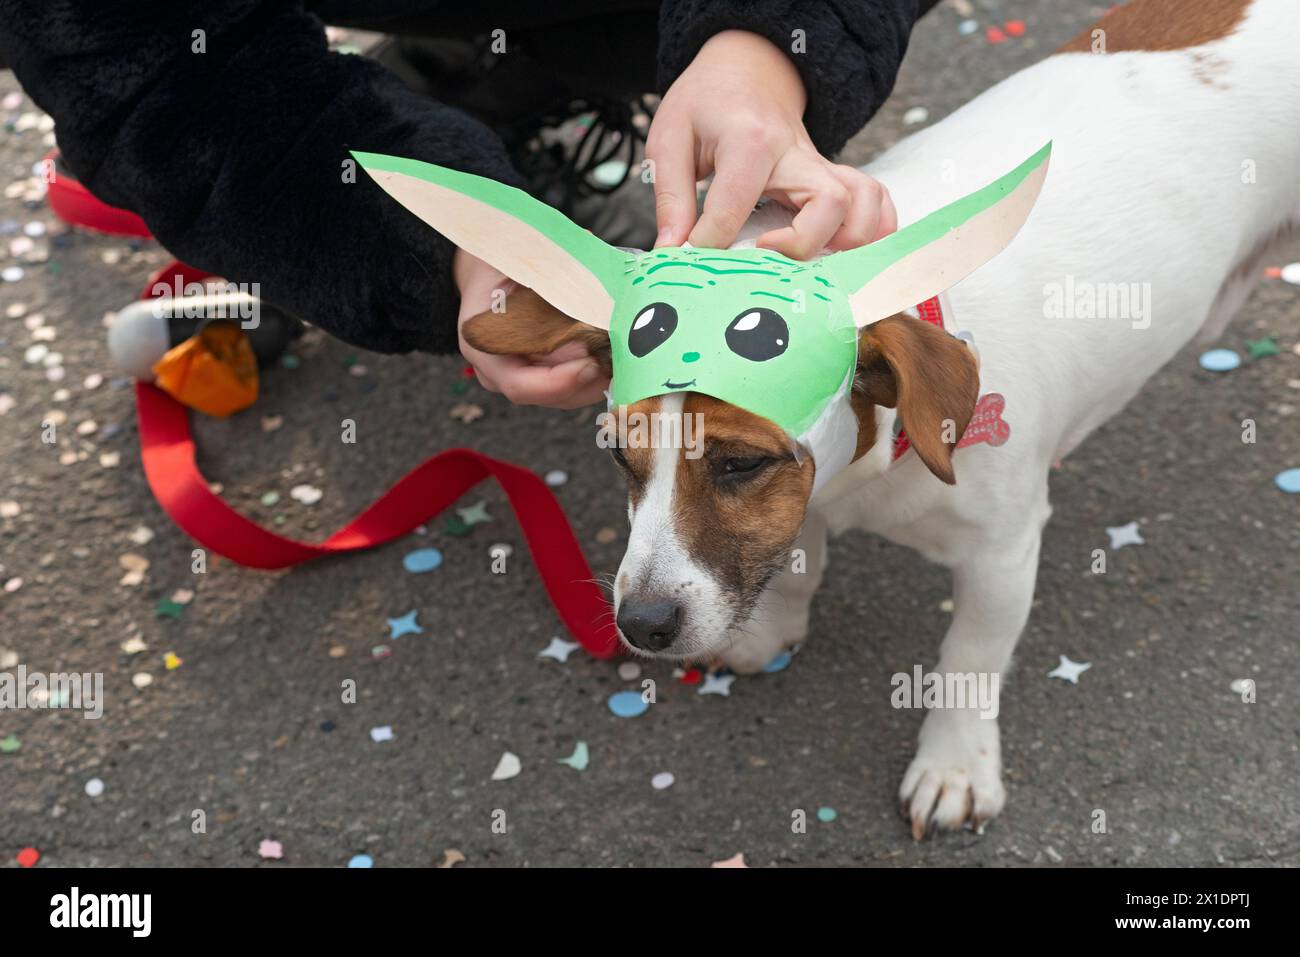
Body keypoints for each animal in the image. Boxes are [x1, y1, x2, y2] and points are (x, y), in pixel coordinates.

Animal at [462, 0, 1294, 837]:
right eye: (617, 456)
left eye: (741, 462)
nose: (642, 624)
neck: (875, 464)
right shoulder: (810, 500)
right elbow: (798, 560)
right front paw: (771, 628)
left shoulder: (1001, 554)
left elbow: (969, 658)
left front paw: (955, 764)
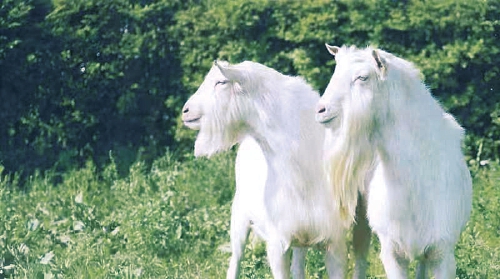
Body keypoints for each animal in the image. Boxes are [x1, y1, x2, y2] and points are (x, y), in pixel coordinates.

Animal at [182, 61, 370, 279]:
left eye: (220, 82)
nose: (185, 111)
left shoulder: (335, 242)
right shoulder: (277, 244)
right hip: (239, 218)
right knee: (235, 260)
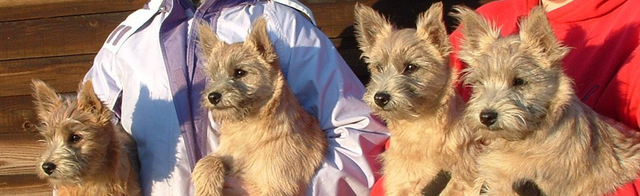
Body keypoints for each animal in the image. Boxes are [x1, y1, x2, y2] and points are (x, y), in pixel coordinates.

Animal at [191, 17, 328, 196]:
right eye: (213, 76)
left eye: (240, 72)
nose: (212, 97)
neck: (248, 127)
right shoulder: (225, 153)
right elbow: (207, 160)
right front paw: (207, 189)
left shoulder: (278, 186)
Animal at [356, 2, 480, 195]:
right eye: (378, 67)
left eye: (411, 67)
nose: (380, 97)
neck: (418, 128)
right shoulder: (400, 183)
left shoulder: (465, 174)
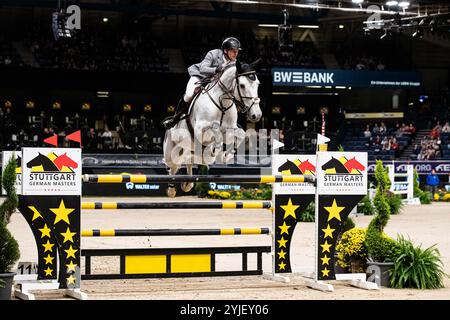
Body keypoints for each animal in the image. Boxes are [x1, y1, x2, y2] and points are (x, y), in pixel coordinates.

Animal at [163, 58, 262, 196]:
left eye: (257, 84)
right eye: (242, 85)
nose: (256, 115)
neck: (222, 103)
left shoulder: (230, 129)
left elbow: (240, 135)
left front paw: (226, 156)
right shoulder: (201, 130)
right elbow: (216, 134)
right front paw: (217, 151)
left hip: (191, 149)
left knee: (189, 160)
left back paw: (187, 184)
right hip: (171, 150)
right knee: (172, 166)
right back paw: (172, 189)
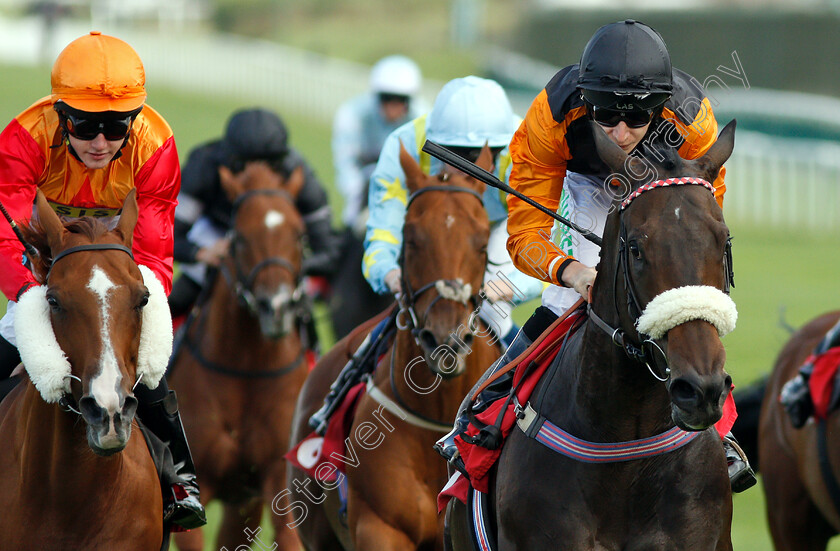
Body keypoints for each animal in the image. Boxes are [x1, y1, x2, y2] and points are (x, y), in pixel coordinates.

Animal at [170, 163, 312, 551]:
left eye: (299, 235)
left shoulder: (275, 483)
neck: (246, 370)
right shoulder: (193, 490)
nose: (276, 308)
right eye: (240, 238)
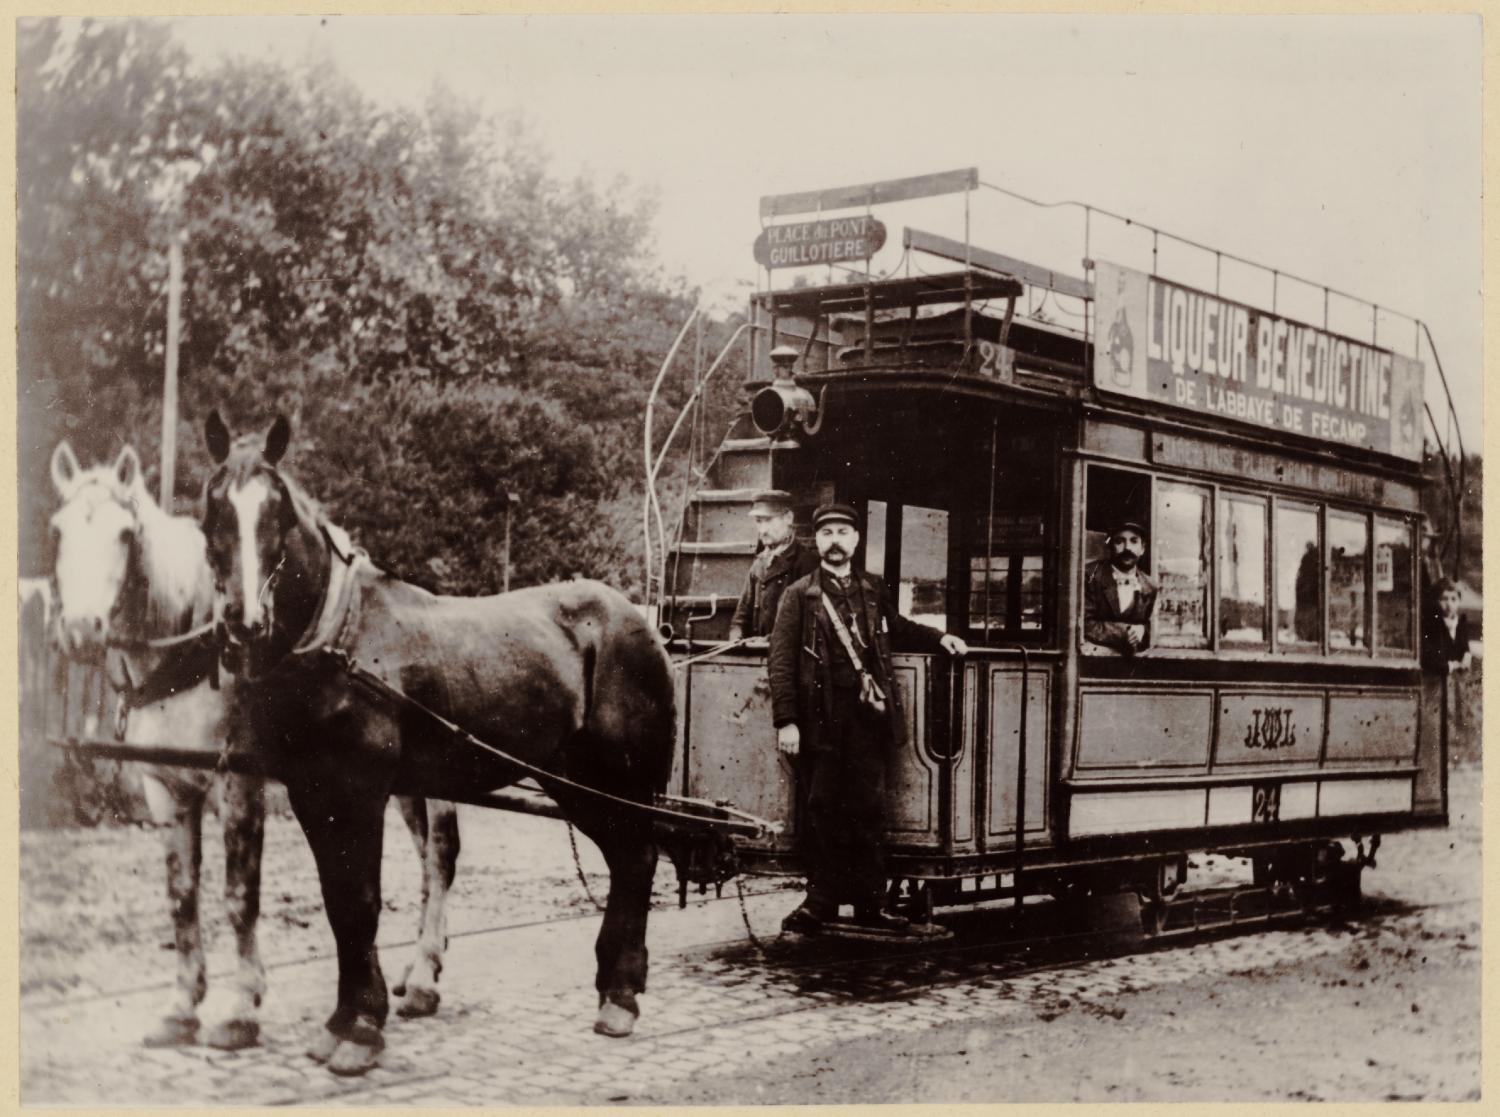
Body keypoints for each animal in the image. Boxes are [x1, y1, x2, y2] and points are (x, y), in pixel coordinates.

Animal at [199, 413, 675, 1073]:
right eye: (214, 507)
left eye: (279, 512)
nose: (243, 623)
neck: (341, 638)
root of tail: (638, 620)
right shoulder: (312, 792)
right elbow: (338, 902)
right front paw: (342, 1021)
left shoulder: (360, 790)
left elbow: (360, 900)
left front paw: (362, 1028)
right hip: (576, 784)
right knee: (629, 860)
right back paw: (615, 990)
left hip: (616, 781)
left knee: (638, 859)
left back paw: (621, 998)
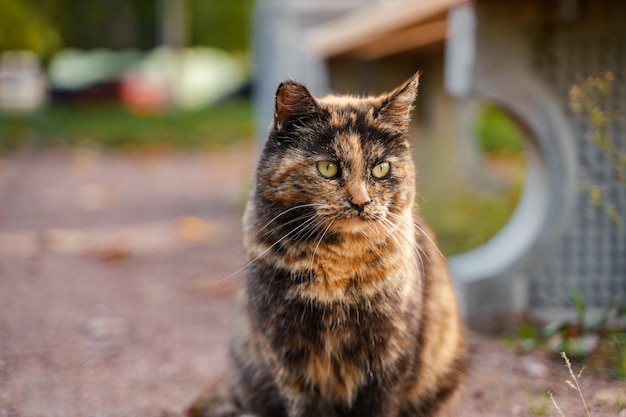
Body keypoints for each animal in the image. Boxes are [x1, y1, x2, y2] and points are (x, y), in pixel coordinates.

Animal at [188, 73, 466, 416]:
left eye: (381, 168)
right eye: (328, 168)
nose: (361, 201)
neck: (338, 266)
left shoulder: (389, 353)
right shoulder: (287, 353)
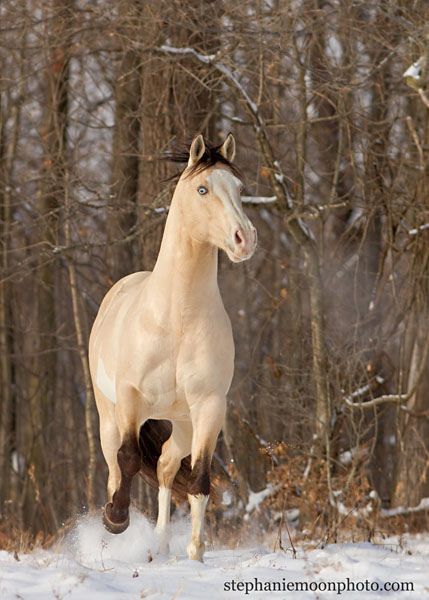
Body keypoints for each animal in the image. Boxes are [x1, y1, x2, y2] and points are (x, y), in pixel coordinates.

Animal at [86, 134, 254, 560]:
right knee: (115, 465)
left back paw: (161, 545)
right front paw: (116, 519)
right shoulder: (130, 398)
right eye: (202, 189)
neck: (177, 320)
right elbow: (128, 459)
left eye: (240, 189)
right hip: (109, 416)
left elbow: (199, 480)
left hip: (181, 423)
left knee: (164, 465)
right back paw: (117, 524)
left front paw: (196, 552)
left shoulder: (210, 408)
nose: (245, 239)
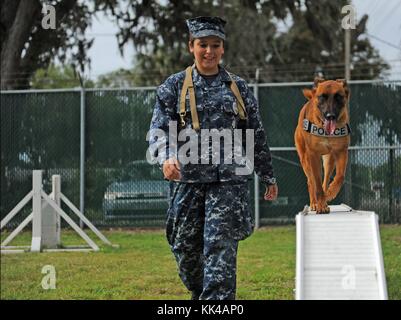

(Task directions):
What is needed is the full material, retyped unchanged, with no pictures in it.

(Solution to the exercise):
Body keypoints for each animal in the image. Boxes are [x1, y1, x2, y2] and points are (x, y), in pixel coordinates.

Animal at [462, 0, 1294, 837]:
right eye: (617, 456)
left eye: (741, 462)
nose: (642, 624)
neck: (875, 464)
right shoulder: (810, 500)
right elbow: (798, 560)
right front paw: (771, 628)
left shoulder: (1001, 554)
left elbow: (969, 658)
left front paw: (955, 764)
Body keypoints for each animal in the image. Boxes are [x1, y1, x2, y2] and points are (x, y), in pixel coordinates.

Animal at [182, 61, 370, 279]:
left eye: (220, 82)
nose: (185, 111)
left shoulder: (335, 242)
right shoulder: (277, 244)
right hip: (239, 218)
right knee: (235, 260)
Body keypoints for each animal in the image. Boxes are [x1, y1, x2, y2] and points are (x, y), in pixel coordinates.

Animal at [191, 17, 328, 196]:
right eye: (213, 76)
left eye: (240, 72)
nose: (212, 97)
neck: (248, 127)
right shoulder: (225, 153)
right elbow: (207, 160)
right front paw: (207, 189)
left shoulder: (278, 186)
Animal at [356, 2, 480, 195]:
right eye: (378, 67)
left eye: (411, 67)
nose: (380, 97)
neck: (418, 128)
right shoulder: (400, 183)
left shoulder: (465, 174)
Body keypoints for each animal in the image. Boxes are [x1, y1, x2, y2] and points are (x, y), in pixel coordinates.

Animal at [163, 58, 262, 196]:
left eye: (257, 84)
right eye: (242, 85)
nose: (256, 115)
neck: (222, 103)
left shoulder: (230, 129)
left elbow: (240, 135)
left front paw: (226, 156)
right shoulder: (201, 130)
right elbow: (216, 134)
right front paw: (217, 151)
left hip: (191, 149)
left knee: (189, 160)
left back paw: (187, 184)
right hip: (171, 150)
right knee: (172, 166)
right back paw: (172, 189)
Body keypoints for each animal in the image. Boxes are [x1, y1, x2, y2] and points are (x, y), in pixel coordinates.

Animal at [170, 163, 312, 551]:
left eye: (299, 235)
left shoulder: (275, 483)
neck: (246, 370)
right shoulder: (193, 490)
nose: (276, 308)
right eye: (240, 238)
Body keypoints for each animal in the image. Boxes are [x1, y1, x2, y2] and points are (x, y), in pixel coordinates.

Animal at [199, 413, 675, 1073]:
right eye: (214, 507)
left eye: (279, 512)
nose: (243, 623)
neck: (341, 638)
root of tail: (638, 620)
right shoulder: (312, 792)
right elbow: (338, 902)
right front paw: (342, 1021)
left shoulder: (360, 790)
left elbow: (360, 900)
left front paw: (362, 1028)
right hip: (576, 784)
right knee: (629, 860)
right back paw: (615, 990)
left hip: (616, 781)
left knee: (638, 859)
left back paw: (621, 998)
Body keypoints for each animal in the image. Boxes are [x1, y1, x2, y2] and points are (x, y), in pixel coordinates.

Animal at [188, 73, 466, 416]:
left eye: (381, 168)
right eye: (328, 168)
nose: (361, 201)
neck: (338, 266)
left shoulder: (389, 353)
right shoulder: (287, 353)
Body keypoints for each animal in the image. Boxes are [x1, y1, x2, y2] and points are (x, y), in pixel coordinates.

Animal at [86, 134, 254, 560]:
right knee: (115, 465)
left back paw: (161, 545)
right front paw: (116, 519)
right shoulder: (130, 398)
right eye: (202, 189)
neck: (177, 320)
right elbow: (128, 459)
left eye: (240, 189)
right hip: (109, 416)
left elbow: (199, 480)
left hip: (181, 423)
left knee: (164, 465)
right back paw: (117, 524)
left front paw: (196, 552)
left shoulder: (210, 408)
nose: (245, 239)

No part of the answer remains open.